For this reason in the noble Hadiths the causes of legislating many rituals are ascribed to the said case of the 'tree' and Adam's eating of it, such as the Wudu', Salat, ghusl, fasting during the month of Ramadān and its being thirty days, and many of the hajj rituals. The writer has for many years been thinking of writing a thesis on this subject, but other engagements have prevented that. I ask Allah, the Exalted, success and happiness.

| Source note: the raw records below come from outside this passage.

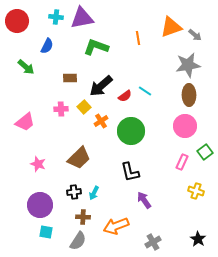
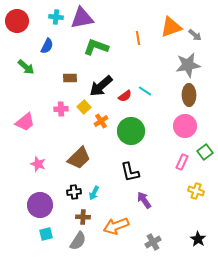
cyan square: moved 2 px down; rotated 24 degrees counterclockwise
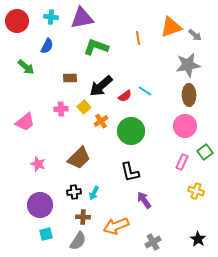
cyan cross: moved 5 px left
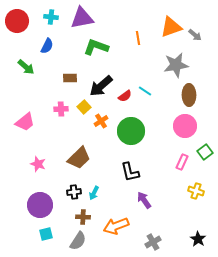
gray star: moved 12 px left
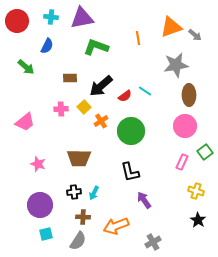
brown trapezoid: rotated 45 degrees clockwise
black star: moved 19 px up
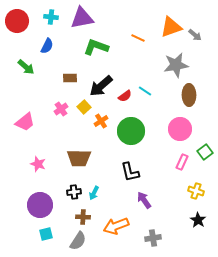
orange line: rotated 56 degrees counterclockwise
pink cross: rotated 32 degrees counterclockwise
pink circle: moved 5 px left, 3 px down
gray cross: moved 4 px up; rotated 21 degrees clockwise
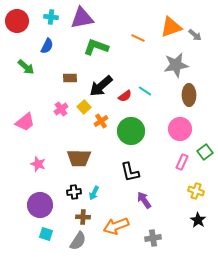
cyan square: rotated 32 degrees clockwise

Generally speaking, you are an offspring of Adam, a seed for meeting (Allah) and created for knowing (Him). Allah, the Exalted, has chosen you for Himself and has shaped you with His two hands of Beauty and Majesty, and told the angels to fall down bowing to you, and caused Iblīs to envy you.
So if you want to get out of the state of the janābah of your father, who is your origin, and to be worthy to meet the Beloved [hadrat-i mahbūb] and to become ready to attain “the state of familiarity” [maqām-i uns] and “the Presence of the Divine Sanctity” [hadrat-i quds], you are to ritually wash the interior of your heart with the water of mercy, and to repent from attending to this world, which is of the manifestations [mazāhir] of the forbidden tree, and to completely wash your heart, which is the meeting place of the Beautiful and the Beauty of the Majestic, from loving the world and its evil affairs, which are Satanic impurities, for the paradise of meeting the Haqq (Allah) is a place for the pure: “No one enters Paradise except the pure.”5

“Wash yourself, then walk to the tavern.”6

  • 1. He refers to Shaykh Muhyi 'd-Dīn ibn al-'Arabī in his al-Futuhāt al-Makkiyyah, vol. 1, p. 363. 
  • 2. Wasā'il ash-Shī'ah, vol. 1, “Book of Purification,” sec. on ”Wudū',” ch. 4, hadīth 1, p. 261. 
  • 3. Ibid., sec. on ”Janabah,” ch. 2, hadīth 2, p. 466, quoted from Man lā Yahduruh al-Faqīh, vol. 1, p. 22; Al-Majālis, p. 115; Al-'Ilal, p. 104. 
  • 4. Ibid., hadīth 4, quoted from al-'Ilal, vol. 1, p. 281 and 'Uyūnu Akhbār ar-Ridā, p. 291. 
  • 5. “Paradise is not entered except by the good.” Usūl al-Kāfī, vol. 3, “Book on Faith and Disbelief,” sec. on “Sins,” hadīth 7, p. 371. 
  • 6. Wash yourself, then walk to the tavern,
    That this ruined convent may not be polluted by you.